**Data records**
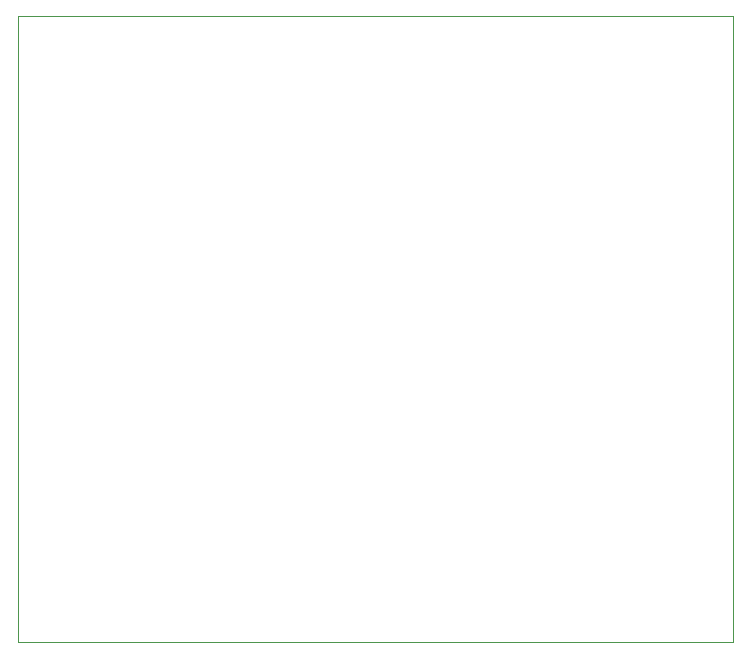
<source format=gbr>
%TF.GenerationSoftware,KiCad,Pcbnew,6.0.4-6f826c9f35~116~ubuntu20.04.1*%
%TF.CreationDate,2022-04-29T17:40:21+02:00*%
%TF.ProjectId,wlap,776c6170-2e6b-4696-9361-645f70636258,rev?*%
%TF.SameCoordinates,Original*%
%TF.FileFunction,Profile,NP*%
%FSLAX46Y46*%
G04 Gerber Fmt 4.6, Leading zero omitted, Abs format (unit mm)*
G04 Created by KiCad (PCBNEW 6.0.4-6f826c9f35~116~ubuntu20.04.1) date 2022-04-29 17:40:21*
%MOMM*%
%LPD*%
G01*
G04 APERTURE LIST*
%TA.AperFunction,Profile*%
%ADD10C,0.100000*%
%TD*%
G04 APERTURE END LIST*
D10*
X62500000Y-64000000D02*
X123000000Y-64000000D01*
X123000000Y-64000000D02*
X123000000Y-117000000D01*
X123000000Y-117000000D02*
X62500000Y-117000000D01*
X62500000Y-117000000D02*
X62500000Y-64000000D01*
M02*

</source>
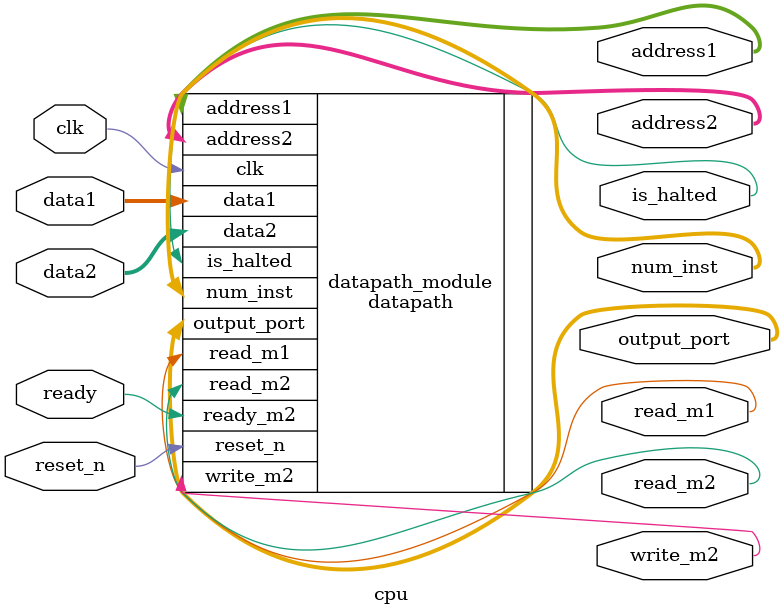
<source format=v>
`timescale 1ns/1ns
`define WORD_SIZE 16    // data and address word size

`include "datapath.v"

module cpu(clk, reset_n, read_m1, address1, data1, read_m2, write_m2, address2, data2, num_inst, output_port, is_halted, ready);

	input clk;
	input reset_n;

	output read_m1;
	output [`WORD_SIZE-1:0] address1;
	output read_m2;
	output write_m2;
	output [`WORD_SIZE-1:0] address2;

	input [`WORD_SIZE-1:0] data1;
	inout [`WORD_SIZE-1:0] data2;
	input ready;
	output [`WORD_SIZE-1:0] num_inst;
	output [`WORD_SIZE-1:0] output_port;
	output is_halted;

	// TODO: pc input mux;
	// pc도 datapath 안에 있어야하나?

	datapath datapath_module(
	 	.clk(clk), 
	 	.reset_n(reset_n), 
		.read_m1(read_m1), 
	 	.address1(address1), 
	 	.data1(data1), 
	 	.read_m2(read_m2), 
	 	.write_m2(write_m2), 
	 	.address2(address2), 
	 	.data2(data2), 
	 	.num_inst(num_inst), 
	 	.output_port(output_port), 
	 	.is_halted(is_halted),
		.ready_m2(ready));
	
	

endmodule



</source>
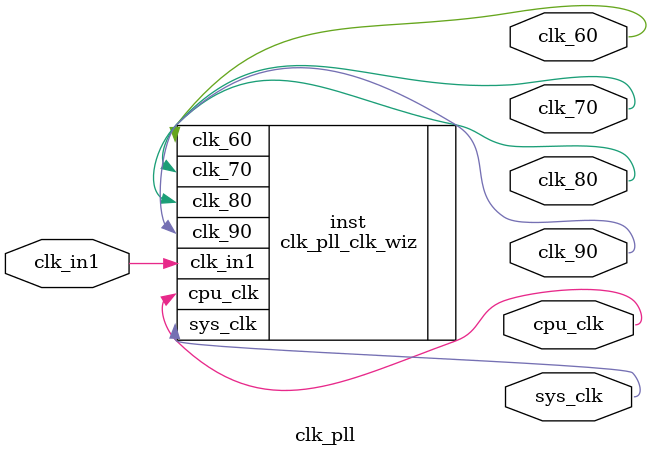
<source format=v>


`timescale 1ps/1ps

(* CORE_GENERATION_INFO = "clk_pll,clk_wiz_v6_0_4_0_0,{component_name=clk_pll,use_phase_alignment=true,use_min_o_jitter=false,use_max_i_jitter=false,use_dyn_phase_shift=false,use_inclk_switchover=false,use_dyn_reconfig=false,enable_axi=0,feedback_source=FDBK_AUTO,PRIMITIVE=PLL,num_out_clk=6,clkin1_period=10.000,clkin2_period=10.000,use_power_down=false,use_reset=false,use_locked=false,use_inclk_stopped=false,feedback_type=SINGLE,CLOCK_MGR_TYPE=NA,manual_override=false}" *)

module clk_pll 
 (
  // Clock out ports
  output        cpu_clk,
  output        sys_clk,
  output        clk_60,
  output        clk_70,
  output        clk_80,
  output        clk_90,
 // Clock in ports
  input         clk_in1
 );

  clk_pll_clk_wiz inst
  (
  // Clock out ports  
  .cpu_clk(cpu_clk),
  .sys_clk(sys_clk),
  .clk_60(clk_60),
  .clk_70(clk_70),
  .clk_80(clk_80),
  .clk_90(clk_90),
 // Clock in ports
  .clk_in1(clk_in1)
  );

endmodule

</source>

**About this task**
Find out how many lines above hold "input". Write only the number.

**Completed exercise**
6